Solution Verified - Updated

Environment

  • Red Hat OpenShift Container Platform (OCP) 3.10
  • Red Hat OpenShift Container Platform (OCP) 3.11
  • Red Hat OpenShift Container Platform (OCP) 4.x

Issue

  • etcd Pod logs shows the following warnings:

    W | etcdserver: server is likely overloaded.
    W | etcdserver: failed to send out heartbeat on time (exceeded the 500ms timeout for 78.009036ms)
    

Resolution

  • There can be multiple reasons that the above warnings are shown:

    1. Typically, these warnings are caused by slow disk I/O. Before the etcd leader sends heartbeats attached with metadata, it may need to persist the metadata to disk. The disk could be experiencing contention among etcd and other applications, or the disk is too slow (e.g., a shared virtualized disk). To rule out slow disk I/O from causing this warning, monitor the following etcd metrics:

      wal_fsync_duration_seconds: p99 duration should be less than 10ms (0.01s). wal_fsync is called when etcd persists its log entries to disk before applying them. If the this metric is showing a higher value, the disk I/O is too slow, thus assigning a dedicated disk to etcd, or using faster disk types will typically resolve the problem.

      backend_commit_duration_seconds:: p99 duration should be less than 25ms (0.025s). A backend_commit is called when etcd commits an incremental snapshot of its most recent changes to disk.

      For ruling out the issue of the slow disk the tool iostat can be used, which will capture the I/O metrics of the underlying disk. For more details on iostat please refer to the iostat article. In OpenShift Container Platform 4.x, there is now also the etcdctl check perf command to check the performance of the I/O used.

    2. The second most common cause is CPU starvation. If monitoring of the machines CPU usage shows heavy utilization, there may not be enough compute capacity for etcd. Increasing the amount of CPU assigned to the OpenShift Container Platform Master Node containing etcd usually resolves the issue. These issues can be observed using the sar or top output of the affected node.

    3. A slow network connection can also cause this issue. If network metrics among the etcd machines show increased latencies or a high package drop rate, there may not be enough network capacity for etcd.

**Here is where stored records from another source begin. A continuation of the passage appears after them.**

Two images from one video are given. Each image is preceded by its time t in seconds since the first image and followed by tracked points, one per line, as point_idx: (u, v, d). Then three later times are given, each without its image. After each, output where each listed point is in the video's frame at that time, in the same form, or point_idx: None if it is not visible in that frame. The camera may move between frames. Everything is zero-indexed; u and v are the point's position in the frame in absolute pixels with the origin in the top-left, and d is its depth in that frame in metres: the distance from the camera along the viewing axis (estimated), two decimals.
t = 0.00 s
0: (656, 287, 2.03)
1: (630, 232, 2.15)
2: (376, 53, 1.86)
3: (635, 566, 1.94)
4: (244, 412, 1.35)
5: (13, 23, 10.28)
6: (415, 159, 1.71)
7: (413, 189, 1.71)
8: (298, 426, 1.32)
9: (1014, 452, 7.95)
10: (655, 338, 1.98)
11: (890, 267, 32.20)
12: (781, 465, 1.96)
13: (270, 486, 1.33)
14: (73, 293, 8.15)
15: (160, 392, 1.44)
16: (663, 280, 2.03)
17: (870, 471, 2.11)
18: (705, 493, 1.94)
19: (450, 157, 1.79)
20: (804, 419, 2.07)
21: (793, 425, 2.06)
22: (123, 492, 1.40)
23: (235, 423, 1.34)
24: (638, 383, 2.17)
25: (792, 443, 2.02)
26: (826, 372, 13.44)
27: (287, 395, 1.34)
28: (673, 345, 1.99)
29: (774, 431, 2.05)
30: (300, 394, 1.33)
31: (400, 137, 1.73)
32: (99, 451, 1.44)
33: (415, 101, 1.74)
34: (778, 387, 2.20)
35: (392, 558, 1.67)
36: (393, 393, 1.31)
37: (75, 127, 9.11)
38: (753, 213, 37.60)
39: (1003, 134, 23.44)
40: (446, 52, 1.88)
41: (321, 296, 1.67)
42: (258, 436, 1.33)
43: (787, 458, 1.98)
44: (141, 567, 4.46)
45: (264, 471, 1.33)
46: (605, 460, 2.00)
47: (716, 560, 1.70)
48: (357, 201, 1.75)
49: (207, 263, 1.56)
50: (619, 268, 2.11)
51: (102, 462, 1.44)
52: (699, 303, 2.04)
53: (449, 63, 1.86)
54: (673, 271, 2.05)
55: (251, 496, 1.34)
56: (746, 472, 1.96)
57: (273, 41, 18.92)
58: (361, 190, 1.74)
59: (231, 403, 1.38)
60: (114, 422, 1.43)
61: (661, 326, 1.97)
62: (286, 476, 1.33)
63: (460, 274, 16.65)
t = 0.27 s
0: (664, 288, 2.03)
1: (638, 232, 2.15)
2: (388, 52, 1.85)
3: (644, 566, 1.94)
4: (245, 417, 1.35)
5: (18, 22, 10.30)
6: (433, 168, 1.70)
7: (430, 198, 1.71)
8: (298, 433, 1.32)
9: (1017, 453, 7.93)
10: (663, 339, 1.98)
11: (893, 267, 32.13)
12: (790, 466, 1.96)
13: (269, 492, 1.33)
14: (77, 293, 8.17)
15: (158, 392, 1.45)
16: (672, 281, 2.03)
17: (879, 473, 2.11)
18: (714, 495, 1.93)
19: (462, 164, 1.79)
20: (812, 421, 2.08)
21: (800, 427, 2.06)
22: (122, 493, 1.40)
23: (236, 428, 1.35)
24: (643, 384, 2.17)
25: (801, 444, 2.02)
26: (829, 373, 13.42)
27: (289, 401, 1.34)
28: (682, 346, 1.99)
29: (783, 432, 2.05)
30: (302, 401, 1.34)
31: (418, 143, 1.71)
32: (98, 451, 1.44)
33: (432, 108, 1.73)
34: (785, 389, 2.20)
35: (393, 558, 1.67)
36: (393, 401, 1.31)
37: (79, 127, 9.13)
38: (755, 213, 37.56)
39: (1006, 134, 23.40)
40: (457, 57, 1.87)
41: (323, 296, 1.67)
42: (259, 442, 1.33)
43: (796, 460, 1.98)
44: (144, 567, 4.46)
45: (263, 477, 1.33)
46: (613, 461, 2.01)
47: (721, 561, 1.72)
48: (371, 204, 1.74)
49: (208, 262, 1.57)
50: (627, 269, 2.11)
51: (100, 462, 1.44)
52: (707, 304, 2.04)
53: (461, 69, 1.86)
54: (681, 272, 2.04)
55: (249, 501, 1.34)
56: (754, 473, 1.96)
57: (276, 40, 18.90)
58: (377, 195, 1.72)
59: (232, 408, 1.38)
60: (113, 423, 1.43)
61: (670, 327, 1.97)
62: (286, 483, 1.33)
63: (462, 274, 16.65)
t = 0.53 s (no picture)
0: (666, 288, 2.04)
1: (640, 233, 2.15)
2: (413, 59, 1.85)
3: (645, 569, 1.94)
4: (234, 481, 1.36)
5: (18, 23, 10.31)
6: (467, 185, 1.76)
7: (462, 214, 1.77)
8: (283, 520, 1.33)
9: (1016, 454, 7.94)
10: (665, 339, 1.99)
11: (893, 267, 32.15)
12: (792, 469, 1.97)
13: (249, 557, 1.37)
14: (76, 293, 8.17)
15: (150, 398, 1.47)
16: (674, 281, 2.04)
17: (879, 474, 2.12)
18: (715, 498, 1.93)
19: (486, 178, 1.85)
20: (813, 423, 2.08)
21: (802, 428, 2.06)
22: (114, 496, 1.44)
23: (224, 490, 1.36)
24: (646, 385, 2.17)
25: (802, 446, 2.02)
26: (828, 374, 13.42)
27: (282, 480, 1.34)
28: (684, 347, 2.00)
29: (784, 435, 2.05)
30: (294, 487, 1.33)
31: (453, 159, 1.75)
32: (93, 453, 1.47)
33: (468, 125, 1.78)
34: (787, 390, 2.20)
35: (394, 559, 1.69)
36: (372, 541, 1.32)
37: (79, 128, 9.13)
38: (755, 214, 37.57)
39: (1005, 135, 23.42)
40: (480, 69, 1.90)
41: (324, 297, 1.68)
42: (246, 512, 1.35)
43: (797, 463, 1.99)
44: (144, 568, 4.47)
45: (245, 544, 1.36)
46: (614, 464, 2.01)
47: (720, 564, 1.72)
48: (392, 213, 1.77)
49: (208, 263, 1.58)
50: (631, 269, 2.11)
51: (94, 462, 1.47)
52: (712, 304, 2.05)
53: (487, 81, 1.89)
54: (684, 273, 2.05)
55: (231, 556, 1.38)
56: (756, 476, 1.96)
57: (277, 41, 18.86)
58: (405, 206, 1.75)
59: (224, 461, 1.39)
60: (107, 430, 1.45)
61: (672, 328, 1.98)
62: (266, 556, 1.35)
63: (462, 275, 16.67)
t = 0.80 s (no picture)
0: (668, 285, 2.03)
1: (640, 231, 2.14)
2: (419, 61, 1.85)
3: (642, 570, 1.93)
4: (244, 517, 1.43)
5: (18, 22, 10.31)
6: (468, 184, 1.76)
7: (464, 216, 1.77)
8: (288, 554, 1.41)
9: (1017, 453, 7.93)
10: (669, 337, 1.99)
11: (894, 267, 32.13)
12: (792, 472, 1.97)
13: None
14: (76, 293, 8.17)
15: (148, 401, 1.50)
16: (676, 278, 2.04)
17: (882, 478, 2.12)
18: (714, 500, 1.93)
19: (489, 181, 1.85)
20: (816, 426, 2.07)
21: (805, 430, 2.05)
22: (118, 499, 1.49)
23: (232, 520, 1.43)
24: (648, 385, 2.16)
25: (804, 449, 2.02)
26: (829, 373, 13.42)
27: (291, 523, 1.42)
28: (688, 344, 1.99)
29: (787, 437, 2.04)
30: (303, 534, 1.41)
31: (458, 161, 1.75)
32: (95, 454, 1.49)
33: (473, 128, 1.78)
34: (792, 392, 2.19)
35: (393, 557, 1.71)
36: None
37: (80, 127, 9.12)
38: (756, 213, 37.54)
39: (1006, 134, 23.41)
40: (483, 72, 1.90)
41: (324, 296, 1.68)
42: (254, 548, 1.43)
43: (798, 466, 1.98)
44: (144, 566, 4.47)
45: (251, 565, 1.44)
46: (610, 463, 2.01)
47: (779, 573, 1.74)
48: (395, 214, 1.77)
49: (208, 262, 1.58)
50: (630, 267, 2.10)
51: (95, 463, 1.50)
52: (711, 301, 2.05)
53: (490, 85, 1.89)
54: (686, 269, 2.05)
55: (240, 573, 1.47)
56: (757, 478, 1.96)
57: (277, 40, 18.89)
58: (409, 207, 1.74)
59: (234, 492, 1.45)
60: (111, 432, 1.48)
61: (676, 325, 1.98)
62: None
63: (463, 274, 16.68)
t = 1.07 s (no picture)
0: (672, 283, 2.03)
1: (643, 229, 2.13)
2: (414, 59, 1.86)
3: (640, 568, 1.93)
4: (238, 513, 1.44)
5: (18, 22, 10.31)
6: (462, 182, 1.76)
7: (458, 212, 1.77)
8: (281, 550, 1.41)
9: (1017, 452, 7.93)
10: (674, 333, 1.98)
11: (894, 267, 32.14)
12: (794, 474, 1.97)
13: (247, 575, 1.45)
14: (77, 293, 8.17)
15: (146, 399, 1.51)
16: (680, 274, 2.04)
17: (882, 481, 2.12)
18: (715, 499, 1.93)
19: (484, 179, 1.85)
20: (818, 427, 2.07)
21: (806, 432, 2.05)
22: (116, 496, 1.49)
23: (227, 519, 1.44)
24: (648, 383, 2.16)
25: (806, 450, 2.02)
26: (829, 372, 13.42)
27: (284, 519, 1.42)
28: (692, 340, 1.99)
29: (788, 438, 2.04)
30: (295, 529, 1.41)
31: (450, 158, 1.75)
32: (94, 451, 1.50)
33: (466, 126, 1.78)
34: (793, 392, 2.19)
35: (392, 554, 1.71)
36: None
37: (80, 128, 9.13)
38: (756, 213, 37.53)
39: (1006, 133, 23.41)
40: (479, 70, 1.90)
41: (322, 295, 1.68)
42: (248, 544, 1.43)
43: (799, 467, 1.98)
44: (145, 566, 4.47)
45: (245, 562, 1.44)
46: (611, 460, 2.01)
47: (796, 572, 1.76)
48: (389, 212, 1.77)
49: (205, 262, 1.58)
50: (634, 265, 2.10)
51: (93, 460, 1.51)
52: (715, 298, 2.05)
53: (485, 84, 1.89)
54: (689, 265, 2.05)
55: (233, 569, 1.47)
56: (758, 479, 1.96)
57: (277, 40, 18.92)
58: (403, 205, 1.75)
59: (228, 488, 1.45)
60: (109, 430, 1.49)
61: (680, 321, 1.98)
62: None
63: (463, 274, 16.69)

Moving etcd members to a less congested network will typically solve the problem.

    4. These warnings can also be observed when there is an excessive number of objects stored in etcd. Please refer to the solution describing on how to check the amount of objects stored in etcd.

Root Cause

  • etcd must persist proposals to its log, thus disk activity from other processes may cause high fsync latencies. The result is that etcd may miss "heartbeats", causing request timeouts and temporary leader loss.

  • High disk operation latencies (wal_fsync_duration_seconds or backend_commit_duration_seconds) often indicate disk issues.